Monday 26 November 2007

After the announcement of the death of a member, the great Law Lord, Lord Bridge of Harwich, the House took questions on the Metropolitan Police Commissioner; the threat of a Turkish invasion of Northern Iraq in response to PKK attacks; whether there are plans for further high-speed railway lines within the United Kingdom; and the the eradication of poppy cultivation in Afghanistan.

A number of motions relating to secondary legislation were agreed to. The 5th Report from the Select Committee on Procedure was agreed to. This means that Friday sittings will start at 10am with a target finishing time of 3pm and give greater flexibility to the length of Questions for Short Debate.

One of the most interesting proposals, procedurally, is to reword the amendment often used to (attempt to) kill a bill at 2nd Reading. Currently the practice is to move an amendment to the motion “that this bill be now read a second time”, by leaving out “now” and at end insert “this day six months”

Lord Brabazon of Tara told their Lordships:-

"What the Procedure Committee proposes will not in any way limit the existing rights of Members to oppose Bills on Second Reading in the ways that I have just outlined. All we are doing is recommending that the wording be changed for the first of these procedures so that, instead of a dilatory amendment, which appears to postpone Second Reading for six months, we have a clear decision that this House declines to give the Bill a Second Reading.

It may interest noble Lords to know that the form of words “this day six months” became fixed in convention in the first half of the 19th century at the same time as the convention was established that parliamentary Sessions should also last six months; from February to August. The point of the amendment was therefore not to invite the Government to bring back the Bill in six months, but to ensure that the Government could not bring it back until after Parliament had been safely prorogued.

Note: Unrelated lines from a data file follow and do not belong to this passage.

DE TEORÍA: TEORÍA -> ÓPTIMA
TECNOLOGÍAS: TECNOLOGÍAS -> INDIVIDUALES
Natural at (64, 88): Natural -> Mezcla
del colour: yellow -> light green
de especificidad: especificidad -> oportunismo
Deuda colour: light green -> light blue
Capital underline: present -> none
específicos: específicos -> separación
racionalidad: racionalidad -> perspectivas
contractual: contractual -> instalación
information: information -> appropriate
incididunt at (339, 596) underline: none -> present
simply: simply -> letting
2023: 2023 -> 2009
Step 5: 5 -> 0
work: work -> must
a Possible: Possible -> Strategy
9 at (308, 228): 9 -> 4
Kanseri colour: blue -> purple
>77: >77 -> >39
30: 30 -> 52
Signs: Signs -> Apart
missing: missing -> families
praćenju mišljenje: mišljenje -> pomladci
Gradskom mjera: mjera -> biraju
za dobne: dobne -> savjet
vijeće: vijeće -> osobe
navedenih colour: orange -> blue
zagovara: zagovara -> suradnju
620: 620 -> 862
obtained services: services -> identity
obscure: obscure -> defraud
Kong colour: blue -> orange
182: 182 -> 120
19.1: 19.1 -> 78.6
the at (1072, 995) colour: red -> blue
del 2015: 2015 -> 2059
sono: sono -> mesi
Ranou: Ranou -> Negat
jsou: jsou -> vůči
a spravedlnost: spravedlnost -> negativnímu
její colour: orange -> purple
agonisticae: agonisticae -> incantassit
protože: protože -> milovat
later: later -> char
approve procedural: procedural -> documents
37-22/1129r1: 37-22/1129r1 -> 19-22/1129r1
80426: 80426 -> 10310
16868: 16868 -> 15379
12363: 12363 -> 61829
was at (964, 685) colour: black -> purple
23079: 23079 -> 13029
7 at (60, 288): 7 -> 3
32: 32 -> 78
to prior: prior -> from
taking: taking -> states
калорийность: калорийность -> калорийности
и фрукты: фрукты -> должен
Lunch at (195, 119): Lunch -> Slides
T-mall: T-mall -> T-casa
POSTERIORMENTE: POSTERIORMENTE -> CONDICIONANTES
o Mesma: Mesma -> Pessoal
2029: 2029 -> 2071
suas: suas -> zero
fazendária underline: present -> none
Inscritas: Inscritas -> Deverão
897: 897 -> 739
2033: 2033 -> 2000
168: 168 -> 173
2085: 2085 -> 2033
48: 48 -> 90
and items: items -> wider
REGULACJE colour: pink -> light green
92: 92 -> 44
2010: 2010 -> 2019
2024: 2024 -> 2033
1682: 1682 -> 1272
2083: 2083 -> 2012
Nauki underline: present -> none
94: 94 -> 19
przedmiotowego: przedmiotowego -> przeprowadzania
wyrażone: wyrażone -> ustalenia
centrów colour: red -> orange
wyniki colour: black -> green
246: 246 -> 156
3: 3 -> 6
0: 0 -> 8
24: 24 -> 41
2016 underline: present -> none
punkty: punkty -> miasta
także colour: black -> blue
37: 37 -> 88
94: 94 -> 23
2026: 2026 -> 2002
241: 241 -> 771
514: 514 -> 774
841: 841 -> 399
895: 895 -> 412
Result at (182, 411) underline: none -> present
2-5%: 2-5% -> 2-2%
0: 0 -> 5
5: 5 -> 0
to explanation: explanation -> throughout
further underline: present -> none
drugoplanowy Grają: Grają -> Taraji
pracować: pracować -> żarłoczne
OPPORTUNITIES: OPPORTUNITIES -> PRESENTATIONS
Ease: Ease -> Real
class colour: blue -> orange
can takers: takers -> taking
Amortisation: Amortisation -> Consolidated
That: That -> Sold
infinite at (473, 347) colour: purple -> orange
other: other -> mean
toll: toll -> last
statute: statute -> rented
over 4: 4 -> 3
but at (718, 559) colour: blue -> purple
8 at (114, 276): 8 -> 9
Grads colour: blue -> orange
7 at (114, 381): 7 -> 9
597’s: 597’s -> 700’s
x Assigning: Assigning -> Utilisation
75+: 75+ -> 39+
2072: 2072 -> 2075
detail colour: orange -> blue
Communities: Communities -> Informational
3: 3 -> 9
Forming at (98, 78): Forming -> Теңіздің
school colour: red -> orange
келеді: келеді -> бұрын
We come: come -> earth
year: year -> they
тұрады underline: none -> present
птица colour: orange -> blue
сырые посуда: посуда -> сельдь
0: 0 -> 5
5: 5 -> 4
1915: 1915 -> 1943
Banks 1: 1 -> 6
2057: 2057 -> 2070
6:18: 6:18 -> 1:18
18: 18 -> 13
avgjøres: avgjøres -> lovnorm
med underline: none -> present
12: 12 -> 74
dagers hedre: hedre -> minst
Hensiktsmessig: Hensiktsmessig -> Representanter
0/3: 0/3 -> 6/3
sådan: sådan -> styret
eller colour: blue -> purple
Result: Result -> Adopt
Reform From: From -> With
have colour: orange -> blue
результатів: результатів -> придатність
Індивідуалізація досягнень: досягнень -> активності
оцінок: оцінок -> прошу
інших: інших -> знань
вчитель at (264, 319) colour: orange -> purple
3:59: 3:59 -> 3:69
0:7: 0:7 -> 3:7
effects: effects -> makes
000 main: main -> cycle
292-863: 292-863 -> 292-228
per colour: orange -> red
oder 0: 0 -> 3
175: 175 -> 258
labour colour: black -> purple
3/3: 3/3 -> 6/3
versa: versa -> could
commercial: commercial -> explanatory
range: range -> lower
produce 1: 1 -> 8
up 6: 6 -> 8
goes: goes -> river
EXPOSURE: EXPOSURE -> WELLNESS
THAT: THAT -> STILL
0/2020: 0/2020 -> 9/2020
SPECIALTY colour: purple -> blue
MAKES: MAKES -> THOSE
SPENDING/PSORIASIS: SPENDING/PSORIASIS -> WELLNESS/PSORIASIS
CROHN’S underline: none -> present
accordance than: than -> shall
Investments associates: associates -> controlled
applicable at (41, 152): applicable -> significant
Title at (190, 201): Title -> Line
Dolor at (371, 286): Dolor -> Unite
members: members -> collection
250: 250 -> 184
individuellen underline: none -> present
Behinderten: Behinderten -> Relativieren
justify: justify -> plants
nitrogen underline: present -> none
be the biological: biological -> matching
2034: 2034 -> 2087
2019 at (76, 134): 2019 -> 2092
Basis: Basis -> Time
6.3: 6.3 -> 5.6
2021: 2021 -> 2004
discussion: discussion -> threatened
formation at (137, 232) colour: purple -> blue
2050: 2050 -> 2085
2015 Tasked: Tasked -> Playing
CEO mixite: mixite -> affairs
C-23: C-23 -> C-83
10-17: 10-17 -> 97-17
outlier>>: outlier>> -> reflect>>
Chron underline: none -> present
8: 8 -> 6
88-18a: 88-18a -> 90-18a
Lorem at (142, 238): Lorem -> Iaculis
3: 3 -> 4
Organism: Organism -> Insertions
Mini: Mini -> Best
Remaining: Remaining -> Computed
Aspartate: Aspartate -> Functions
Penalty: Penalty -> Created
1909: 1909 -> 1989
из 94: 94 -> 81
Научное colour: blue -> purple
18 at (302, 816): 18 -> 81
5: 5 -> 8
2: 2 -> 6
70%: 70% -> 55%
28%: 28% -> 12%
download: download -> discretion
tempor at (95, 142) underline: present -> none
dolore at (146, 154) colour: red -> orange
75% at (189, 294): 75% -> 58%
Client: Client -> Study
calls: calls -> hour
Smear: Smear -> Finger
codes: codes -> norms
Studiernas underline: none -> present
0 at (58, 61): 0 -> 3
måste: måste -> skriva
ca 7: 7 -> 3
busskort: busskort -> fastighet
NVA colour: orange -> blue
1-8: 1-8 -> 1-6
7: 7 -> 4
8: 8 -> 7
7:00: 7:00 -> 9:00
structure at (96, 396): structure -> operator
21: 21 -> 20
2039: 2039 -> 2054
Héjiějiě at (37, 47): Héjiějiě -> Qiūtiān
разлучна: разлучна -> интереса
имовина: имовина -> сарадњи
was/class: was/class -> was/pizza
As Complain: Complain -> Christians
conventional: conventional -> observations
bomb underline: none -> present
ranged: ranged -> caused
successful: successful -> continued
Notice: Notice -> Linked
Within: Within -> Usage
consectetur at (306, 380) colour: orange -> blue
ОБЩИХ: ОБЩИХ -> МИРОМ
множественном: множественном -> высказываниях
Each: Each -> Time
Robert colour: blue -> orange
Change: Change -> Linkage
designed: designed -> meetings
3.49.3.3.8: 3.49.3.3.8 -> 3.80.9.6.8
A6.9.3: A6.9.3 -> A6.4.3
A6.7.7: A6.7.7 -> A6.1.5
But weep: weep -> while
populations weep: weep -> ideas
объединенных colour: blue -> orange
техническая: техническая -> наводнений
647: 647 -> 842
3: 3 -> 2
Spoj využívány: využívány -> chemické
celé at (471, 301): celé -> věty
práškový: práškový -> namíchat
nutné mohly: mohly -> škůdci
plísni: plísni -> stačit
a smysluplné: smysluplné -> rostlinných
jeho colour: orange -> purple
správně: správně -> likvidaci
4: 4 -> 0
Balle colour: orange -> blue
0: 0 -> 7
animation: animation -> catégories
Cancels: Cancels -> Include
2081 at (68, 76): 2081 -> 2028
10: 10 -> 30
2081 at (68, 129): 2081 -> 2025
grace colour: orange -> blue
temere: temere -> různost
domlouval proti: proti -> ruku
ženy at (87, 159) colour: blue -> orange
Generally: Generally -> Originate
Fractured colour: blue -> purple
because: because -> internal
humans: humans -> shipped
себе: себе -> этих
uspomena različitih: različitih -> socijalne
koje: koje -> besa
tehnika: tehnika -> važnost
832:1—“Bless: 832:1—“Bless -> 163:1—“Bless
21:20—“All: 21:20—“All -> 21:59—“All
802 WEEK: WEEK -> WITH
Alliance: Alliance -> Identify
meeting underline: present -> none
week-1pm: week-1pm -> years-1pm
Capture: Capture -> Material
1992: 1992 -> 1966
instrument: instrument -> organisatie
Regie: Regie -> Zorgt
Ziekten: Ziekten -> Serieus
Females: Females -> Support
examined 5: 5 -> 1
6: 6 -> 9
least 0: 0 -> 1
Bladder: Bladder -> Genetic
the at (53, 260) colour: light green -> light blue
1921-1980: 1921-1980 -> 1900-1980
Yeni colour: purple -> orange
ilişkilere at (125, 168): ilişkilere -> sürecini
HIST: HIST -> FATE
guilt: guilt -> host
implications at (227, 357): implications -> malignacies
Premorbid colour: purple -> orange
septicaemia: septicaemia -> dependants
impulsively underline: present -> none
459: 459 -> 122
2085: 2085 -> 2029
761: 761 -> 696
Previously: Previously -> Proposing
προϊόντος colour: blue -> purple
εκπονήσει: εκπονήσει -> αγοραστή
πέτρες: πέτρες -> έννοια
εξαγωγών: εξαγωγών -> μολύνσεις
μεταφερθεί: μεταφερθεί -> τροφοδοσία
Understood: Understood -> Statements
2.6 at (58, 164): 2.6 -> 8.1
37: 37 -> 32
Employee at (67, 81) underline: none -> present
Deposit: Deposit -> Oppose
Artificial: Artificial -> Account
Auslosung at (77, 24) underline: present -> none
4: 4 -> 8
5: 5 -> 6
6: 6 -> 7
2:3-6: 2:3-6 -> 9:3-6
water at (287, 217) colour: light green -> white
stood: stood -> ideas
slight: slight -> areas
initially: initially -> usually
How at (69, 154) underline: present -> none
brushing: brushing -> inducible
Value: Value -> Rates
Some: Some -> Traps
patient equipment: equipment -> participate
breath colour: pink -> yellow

The first example of the six months amendment being used that we can find dates back to 9 April 1832, when an attempt to kill the Great Reform Bill on Second Reading was defeated. Clearly, the opponents of that Bill were not asking the Duke of Wellington to come back with a revised proposal in six months: they wanted to stop reform dead in its tracks.

Let us be clear about the significance of “this day six months”. If such an amendment is passed on Second Reading it means and has always meant that the Bill is dead, as when the Opposition successfully killed the Fraud (Trials without a Jury) Bill in March this year.

Unfortunately, the natural conclusion reached by those outside the House, who are less familiar with our proceedings, is that the six months amendment means that the Bill can be brought back six months later. That was very evident at the time of the Second Reading of the Assisted Dying for the Terminally Ill Bill of the noble Lord, Lord Joffe, in 2006, when the Information Office and the Public Bill Office were bombarded with calls from members of the public who were confused over the significance of what had just happened."

Lord Denham tried to kill the proposal - by moving such an amendment!!!! - but it was withdrawn.

The House then gave the Children and Young Persons Bill a Second Reading. That debate was completed by 7.30. A Question for Short Debate on Restorative Justice followed and the House adjourned at 8.21pm.